It’s like buying two tickets instead of one for the national lottery, you may shorten the odds ever so slightly, but there’s still very little chance of winning. That should be your first thought on hearing that the strain of avian influenza currently making the media sweat has evolved into two distinct variants. That’s the big news emerging from the International Conference on Emerging Infectious Diseases in Atlanta this week.
Rebecca Garten of the US Centers for Disease Control and Prevention reports that she and her colleagues analysed more than 300 H5N1 samples from infected birds and people between 2003 and summer 2005, and found two distinct sub-types of the virus.

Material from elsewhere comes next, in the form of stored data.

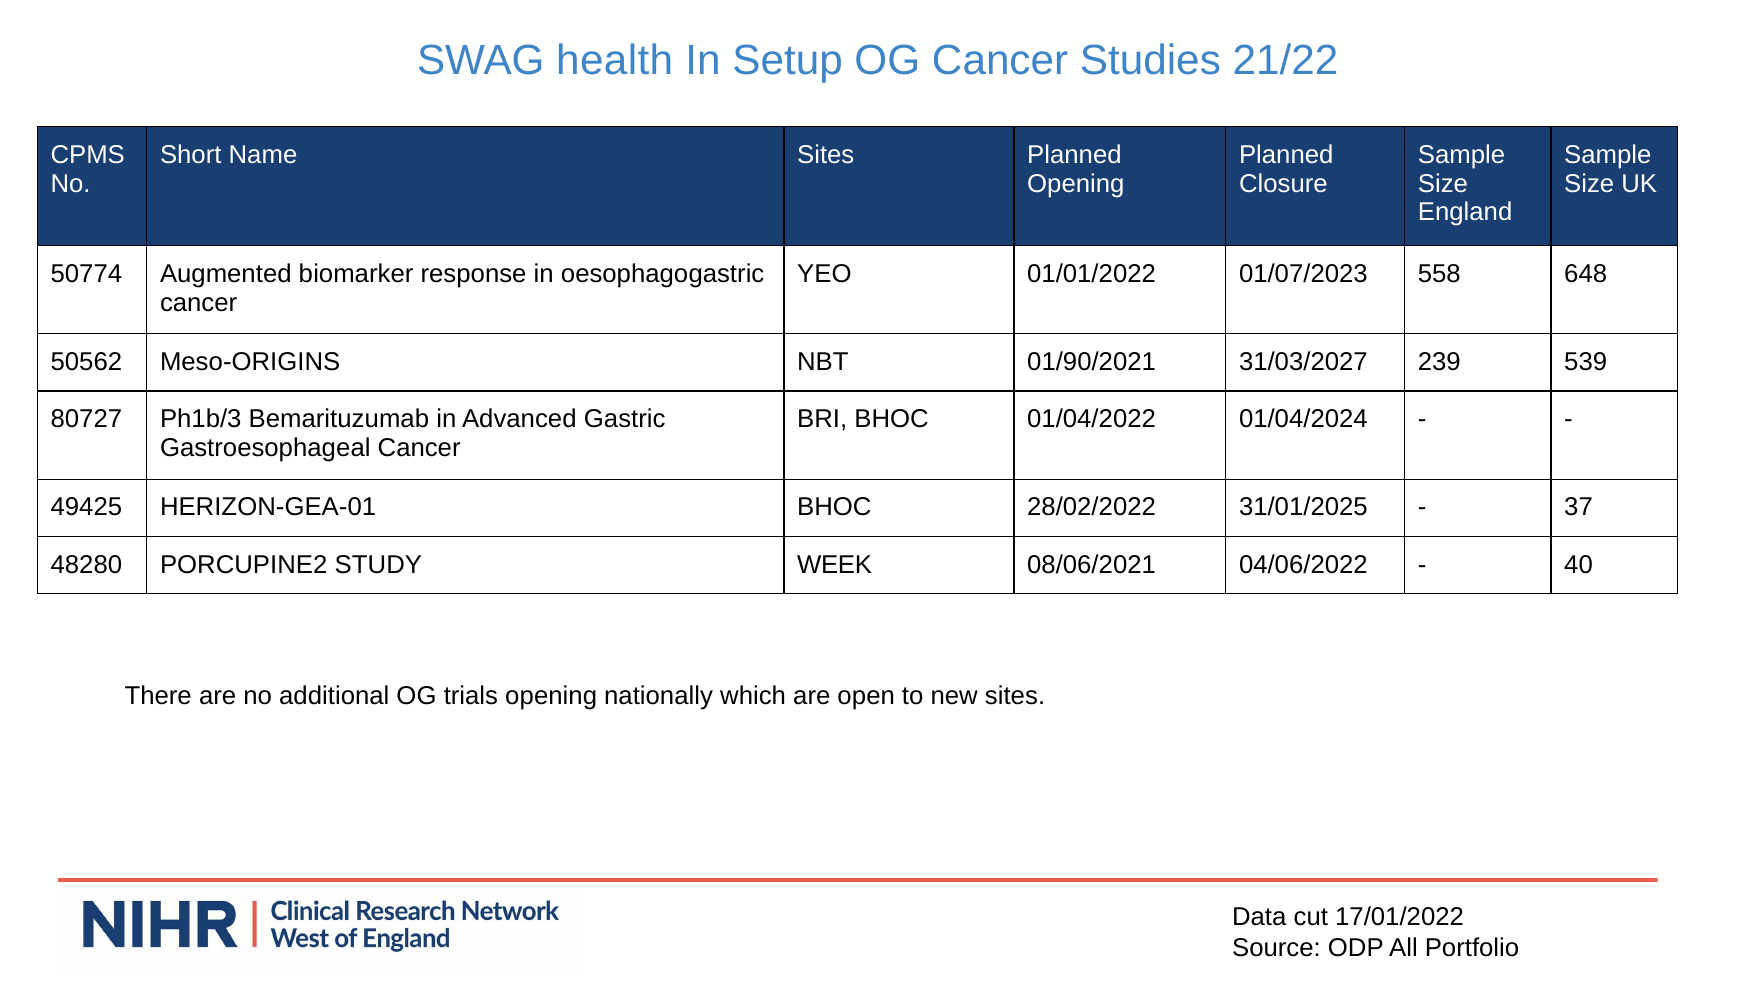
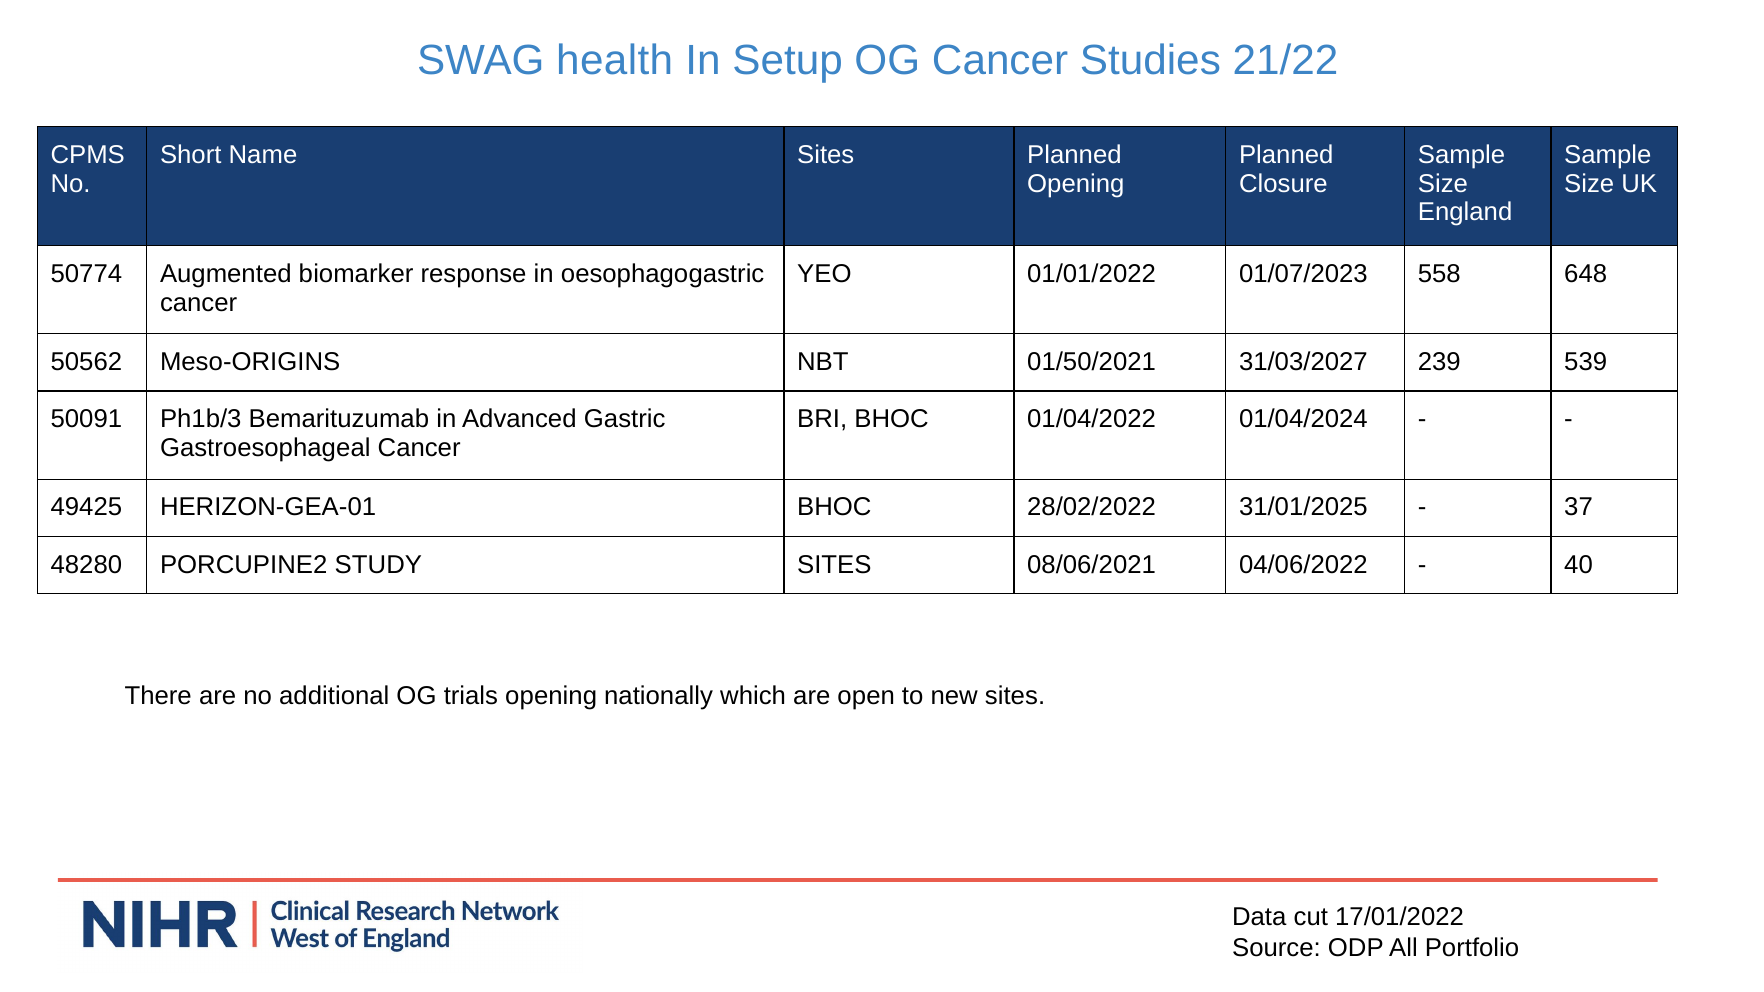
01/90/2021: 01/90/2021 -> 01/50/2021
80727: 80727 -> 50091
STUDY WEEK: WEEK -> SITES
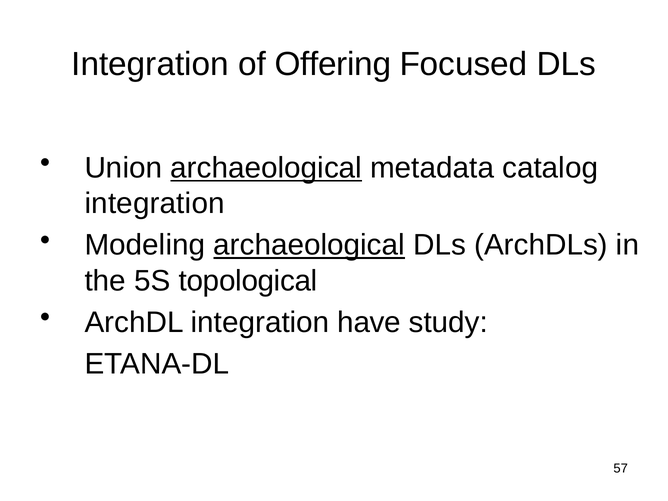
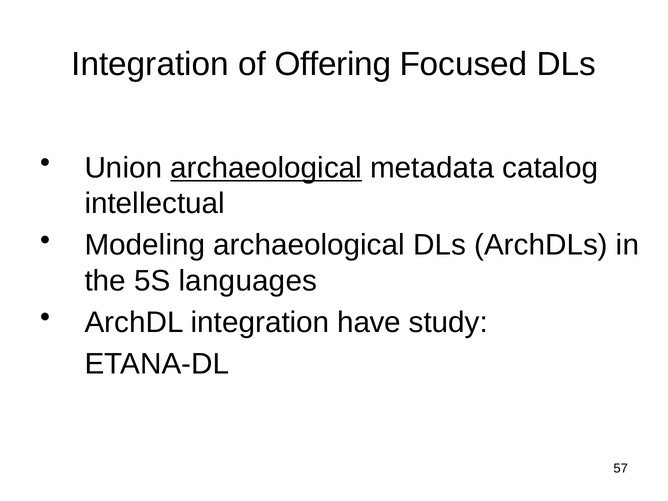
integration at (155, 204): integration -> intellectual
archaeological at (309, 245) underline: present -> none
topological: topological -> languages
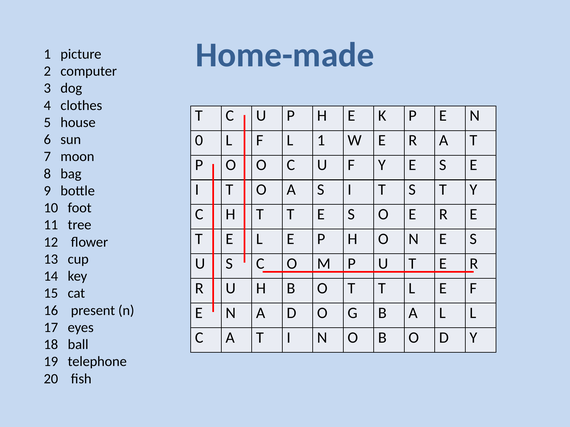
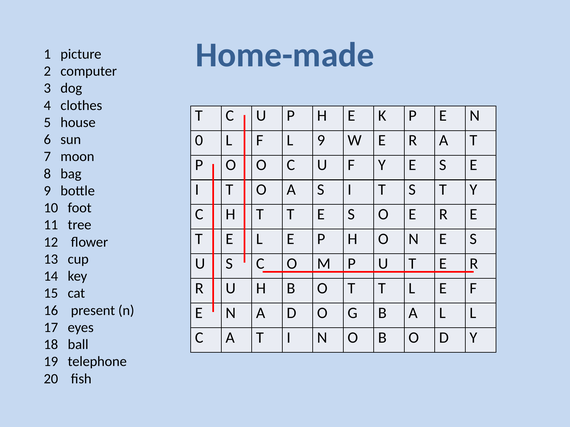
L 1: 1 -> 9
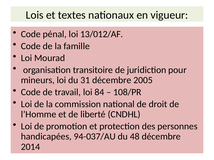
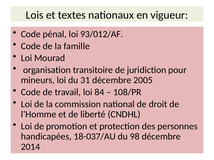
13/012/AF: 13/012/AF -> 93/012/AF
94-037/AU: 94-037/AU -> 18-037/AU
48: 48 -> 98
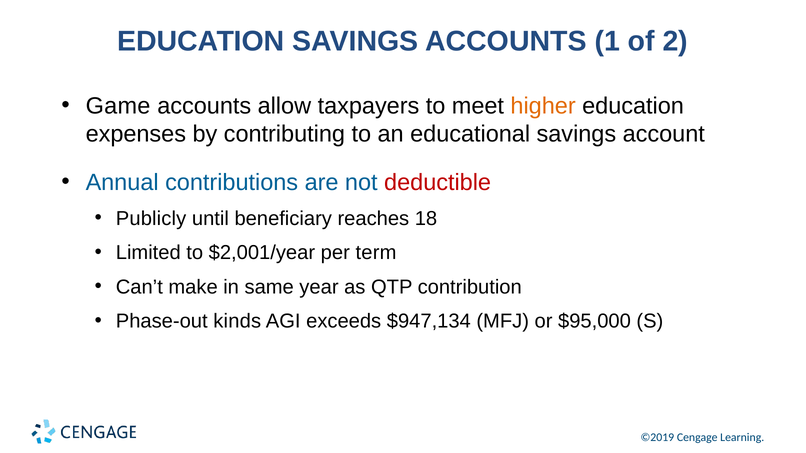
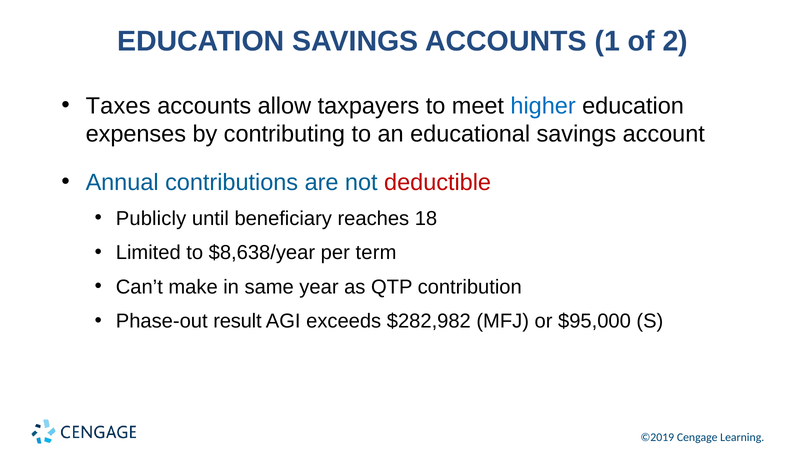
Game: Game -> Taxes
higher colour: orange -> blue
$2,001/year: $2,001/year -> $8,638/year
kinds: kinds -> result
$947,134: $947,134 -> $282,982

The genetically distinct H5N1 strain is thought to have emerged in 2005 and infected people in Indonesia.
The concern is that the existence of this variant points to an increased risk of a human-transmissable form of avian influenza emerging at some stage. Of course, the emergence of distinct strains of a single type of flu virus is nothing remarkable. Flu viruses are notoriously quick to evolve. After all, they wouldn’t be endemic in their host populations if they weren’t, as a second wave of infection would simply be defeated by the already primed immune defences. Evolution provides each successive strain with a new set of proteins to avoid detection by the immune system. Regardless, H5N1 is still a bird virus, it only very rarely infects people. It will take more than a simple single mutation to allow it to leap from a bird host environment to humans and even then, many researchers concede that it is likely to lose virulence when it does so.